With its sharp, crystalline planes of gradated colour all intersecting and coalescing in order to build a spectacular and near-abstract pictorial structure of colour and light from the simple forms of a village church, Kirche über Stadt (Church over the Town) is an outstanding example of Lyonel Feininger’s magnificent ability to marry architectural form and deep, inner feeling.

Painted in 1927, not long after Feininger had moved to Dessau where he continued to live and occasionally teach among the faculty of the Bauhaus, the painting derives from an important moment in Feininger’s career. As Hans Hess has written of this auspicious time, ‘the year 1927 marked an important change in Feininger’s work … From his Cubist form he had reached a static picture form with space and light firmly organized. Creating a new pictorial reality… [but one that] had exhausted its creative possibilities exactly as the Cubist still-life form had exhausted the inventive power of Picasso. Feininger’s own inventions became for him a prison from which he had to break out’ (Lyonel Feininger, London, 1959, p. 112)

In his letters to his wife Julia at this time, still living back in Weimar, Feininger began to speak of his need for a liberation from the ‘purely static,’ that would give him a new conception of ‘pictorial form’ [Bildform] and also of how he had begun to see colour as the means by which he could achieve this. ‘Colours that once were only colourful now become sonorous again and subordinate themselves to the whole,’ Feininger wrote excitedly about his new work. ‘I have a picture on the easel now which really promises to arise from colour…[and] yesterday I understood the secret… planes and forms conceived as colour’ (Letters to Julia in September 1927, quoted in ibid., p. 112).

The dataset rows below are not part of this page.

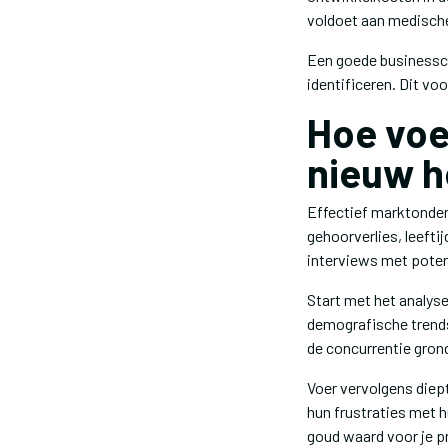
voldoet aan medische
Een goede businesscas
identificeren. Dit vo
Hoe voe
nieuw h
Effectief marktonder
gehoorverlies, leefti
interviews met poten
Start met het analys
demografische trends
de concurrentie grond
Voer vervolgens diep
hun frustraties met 
goud waard voor je p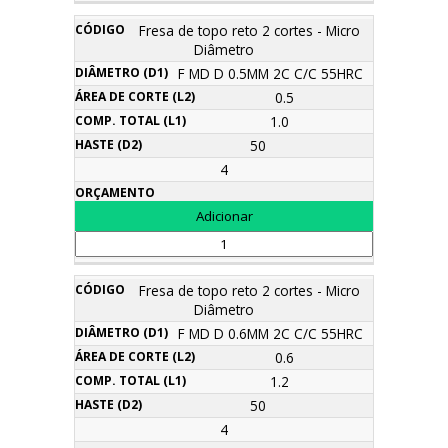
Fresa de topo reto 2 cortes - Micro
Diâmetro
F MD D 0.5MM 2C C/C 55HRC
0.5
1.0
50
4
Fresa de topo reto 2 cortes - Micro
Diâmetro
F MD D 0.6MM 2C C/C 55HRC
0.6
1.2
50
4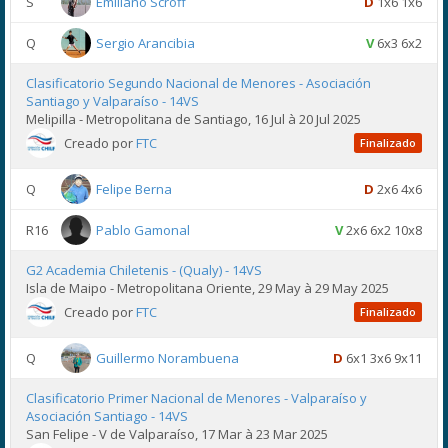
S
Emiliano Scroff
D
1x6 1x6
Q
Sergio Arancibia
V
6x3 6x2
Clasificatorio Segundo Nacional de Menores - Asociación
Santiago y Valparaíso - 14VS
Melipilla - Metropolitana de Santiago, 16 Jul à 20 Jul 2025
Creado por
FTC
Finalizado
Q
Felipe Berna
D
2x6 4x6
R16
Pablo Gamonal
V
2x6 6x2 10x8
G2 Academia Chiletenis - (Qualy) - 14VS
Isla de Maipo - Metropolitana Oriente, 29 May à 29 May 2025
Creado por
FTC
Finalizado
Q
Guillermo Norambuena
D
6x1 3x6 9x11
Clasificatorio Primer Nacional de Menores - Valparaíso y
Asociación Santiago - 14VS
San Felipe - V de Valparaíso, 17 Mar à 23 Mar 2025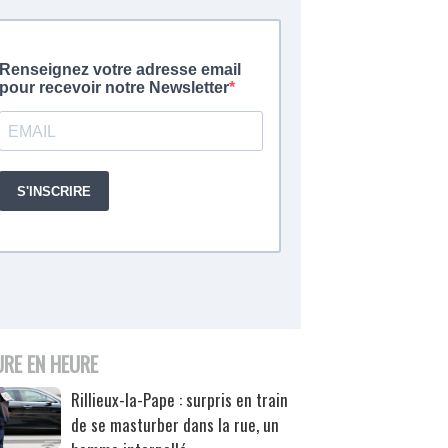
URE EN HEURE
Rillieux-la-Pape : surpris en train
de se masturber dans la rue, un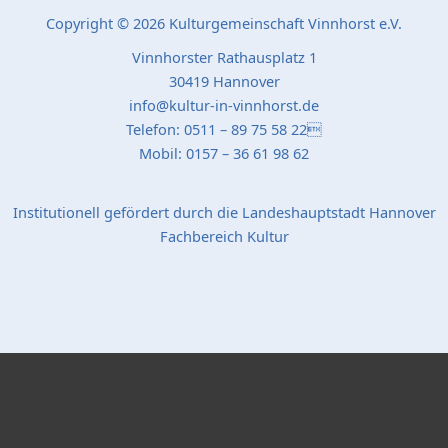
Copyright © 2026 Kulturgemeinschaft Vinnhorst e.V.
Vinnhorster Rathausplatz 1
30419 Hannover
info@kultur-in-vinnhorst.de
Telefon: 0511 – 89 75 58 22
Mobil: 0157 – 36 61 98 62
Institutionell gefördert durch die Landeshauptstadt Hannover
Fachbereich Kultur
Popup Startseite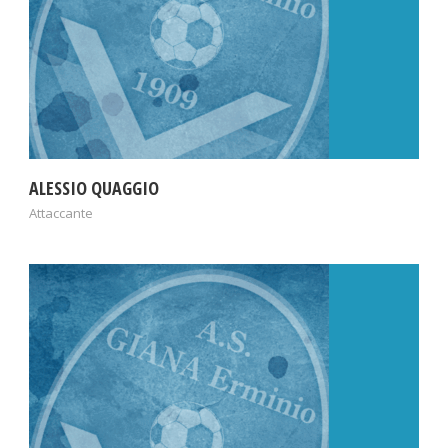
ALESSIO QUAGGIO
Attaccante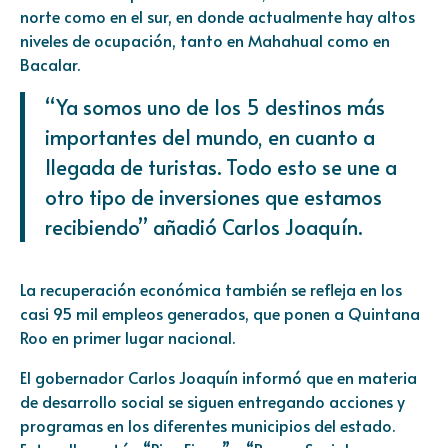
norte como en el sur, en donde actualmente hay altos
niveles de ocupación, tanto en Mahahual como en
Bacalar.
“Ya somos uno de los 5 destinos más
importantes del mundo, en cuanto a
llegada de turistas. Todo esto se une a
otro tipo de inversiones que estamos
recibiendo” añadió Carlos Joaquín.
La recuperación económica también se refleja en los
casi 95 mil empleos generados, que ponen a Quintana
Roo en primer lugar nacional.
El gobernador Carlos Joaquín informó que en materia
de desarrollo social se siguen entregando acciones y
programas en los diferentes municipios del estado.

In Kirche über Stadt this liberation of the forms of the church and the rooftops of the town below through a sensual and intuitive use of free-form, abstract colour now provides the formerly static Cubist-type structure of the painting with a new, formless sense of fluidity, freedom and potential. Here, crystalline planes of colour have started to take on a life of their own, combining together to create a semi-abstract pictorial fugue of abstract form and colour: one that speaks not just of a dynamic pictorial harmony but also of a spiritual dimension of feeling underpinning Feininger’s elegant constructions.

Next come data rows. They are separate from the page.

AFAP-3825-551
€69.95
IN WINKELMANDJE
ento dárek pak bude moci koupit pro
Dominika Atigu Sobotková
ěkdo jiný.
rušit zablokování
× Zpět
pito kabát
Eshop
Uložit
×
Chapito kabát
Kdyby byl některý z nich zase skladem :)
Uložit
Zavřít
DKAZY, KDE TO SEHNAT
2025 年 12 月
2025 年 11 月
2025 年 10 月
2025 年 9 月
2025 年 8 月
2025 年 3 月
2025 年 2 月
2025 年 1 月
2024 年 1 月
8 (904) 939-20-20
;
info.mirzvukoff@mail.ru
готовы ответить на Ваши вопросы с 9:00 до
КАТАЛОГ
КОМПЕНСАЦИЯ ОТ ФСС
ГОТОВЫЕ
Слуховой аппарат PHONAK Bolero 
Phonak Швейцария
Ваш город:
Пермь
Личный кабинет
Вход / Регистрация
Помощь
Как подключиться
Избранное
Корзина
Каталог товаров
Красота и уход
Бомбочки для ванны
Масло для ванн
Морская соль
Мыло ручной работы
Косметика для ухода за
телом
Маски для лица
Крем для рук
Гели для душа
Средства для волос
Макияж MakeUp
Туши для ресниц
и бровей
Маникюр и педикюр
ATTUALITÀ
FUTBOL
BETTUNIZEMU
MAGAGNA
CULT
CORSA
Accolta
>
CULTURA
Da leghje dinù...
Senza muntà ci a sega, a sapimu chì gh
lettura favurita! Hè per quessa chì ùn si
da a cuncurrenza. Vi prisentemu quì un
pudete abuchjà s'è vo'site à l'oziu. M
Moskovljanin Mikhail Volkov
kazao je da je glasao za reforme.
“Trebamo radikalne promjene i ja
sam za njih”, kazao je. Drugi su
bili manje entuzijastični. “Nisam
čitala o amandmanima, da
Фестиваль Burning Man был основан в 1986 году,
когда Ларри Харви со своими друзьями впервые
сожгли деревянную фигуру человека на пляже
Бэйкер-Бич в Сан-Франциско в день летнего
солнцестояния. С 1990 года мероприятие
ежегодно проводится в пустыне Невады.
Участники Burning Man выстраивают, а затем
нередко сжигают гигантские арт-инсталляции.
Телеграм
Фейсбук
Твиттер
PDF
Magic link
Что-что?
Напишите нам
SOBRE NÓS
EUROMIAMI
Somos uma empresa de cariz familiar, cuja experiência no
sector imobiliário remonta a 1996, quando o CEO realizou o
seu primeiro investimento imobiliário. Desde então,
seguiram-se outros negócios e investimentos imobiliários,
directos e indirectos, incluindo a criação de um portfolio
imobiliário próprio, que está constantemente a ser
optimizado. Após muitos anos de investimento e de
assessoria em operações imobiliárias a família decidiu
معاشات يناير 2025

In the midst of a burgeoning political storm growing all around him in Dessau where the local Fascists were continually agitating against the presence of the Bauhaus, Feininger was increasingly turning inwards, quietly building on his past success to create an ever-richer and deeper form of pictorial expression. As he wrote to Julia around the time he was working on Kirche über Stadt: ‘It is unbelievable to what extent the party opposed to the Bauhaus has gone in its blind hatred, no doubt against the interests of the town. I trust though, that emotions will calm down... One may ask how much is really left nowadays to depend upon. It seems as if all the people in the world were equally crazy… Apart from the aforementioned, I’m very interested in my pictures. Resolutely I am obliterating and building up anew, and I should say that without the succession of alternating efforts, my painting would remain timid and unsatisfactory. So far the result has been on the positive side. For too long I haven’t wrestled with my work. I hate half measures. Too readily at times one loves the process of development. Growth has to suffer many transformations before life is breathed or beaten into it…’ (Letter to Julia, November 27, 1927, in J. L. Ness, ed. Lyonel Feininger, New York, 1974, pp. 159-60).